We grow our some of our apples and pears using a unique method, as developed by nurseries like Fleuren and Hostetler Farms. Knipboom fruit trees are relatively unknown in Canada, but are now the standard in Europe. With a little change of operations we can get a larger tree which will bear fruit sooner, compared to traditional chip budded trees.
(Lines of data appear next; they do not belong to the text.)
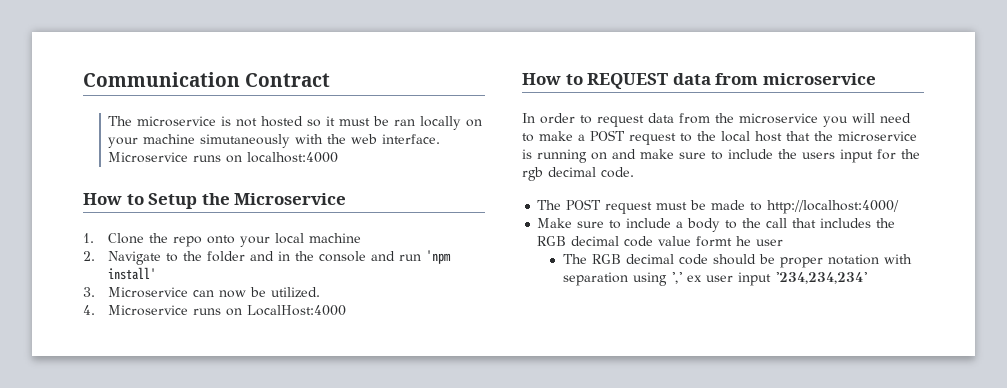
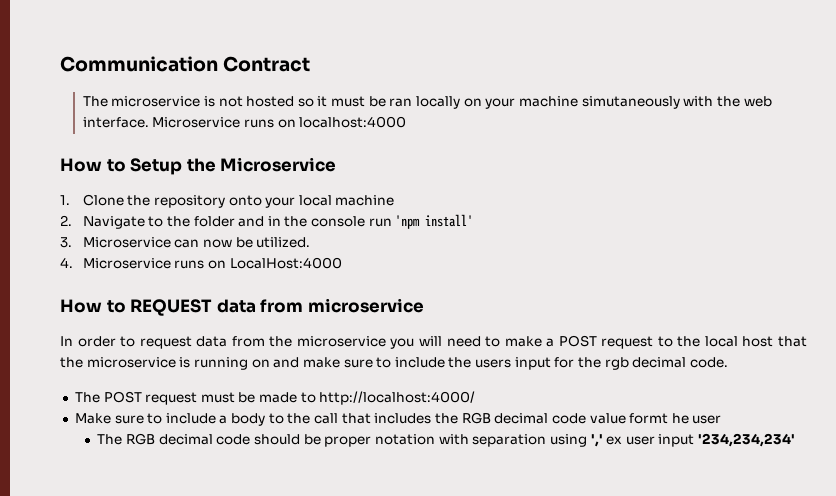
[173,236,203,247] repo -> [153,195,225,208] repository
[371,251,396,261] and -> (366, 221) none

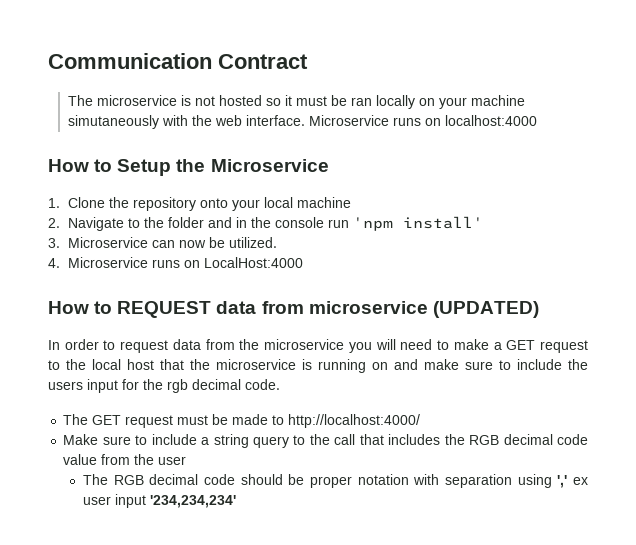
(424, 305) none -> [432,301,539,318] (UPDATED)
[558,335,597,347] POST -> [506,340,536,350] GET
[103,391,142,403] POST -> [92,415,122,425] GET
[231,413,266,426] body -> [213,434,290,448] string query
[629,413,689,424] formt he -> [101,454,155,465] from the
With this new growing technique, the trees are grafted in spring, planted and left to grow for a year, then cut around the 65cm mark while dormant; we keep the lower part of the tree pruned until May in the second year, which pushes the trees into an explosive growth during their second year, as shown below. Traditionally chip grafted trees just don't have that advantage and only grow as whips, with possible feathering. Our trees are a mix of knipboom's and chip budded(grafted) trees: some are feathered and some are whips, and some we consider 2-year grade trees (Knipbooms).
Whips & feathered trees: these are 1 meter minimum including roots, whips have no branching, and feathered trees have some branching.
2 Year/Knipbooms: these are 1 meter minimum including roots, with 3 or more branches 30cm or longer.
On staking and straightness: over the years, we have begun staking less and less; while this means the trees do have a little more character, it also means they have endured the weather, on their own. They have bent back and forth in the wind, building layer after layer of lignin. Lignin is key to building cell walls in trees (bark), and responsible for creating strength and rigidity in a tree. They are strong and have stood the test of 80km winds, that heavy, wet snow in late October and winter ice storms, and come out more resilient than before.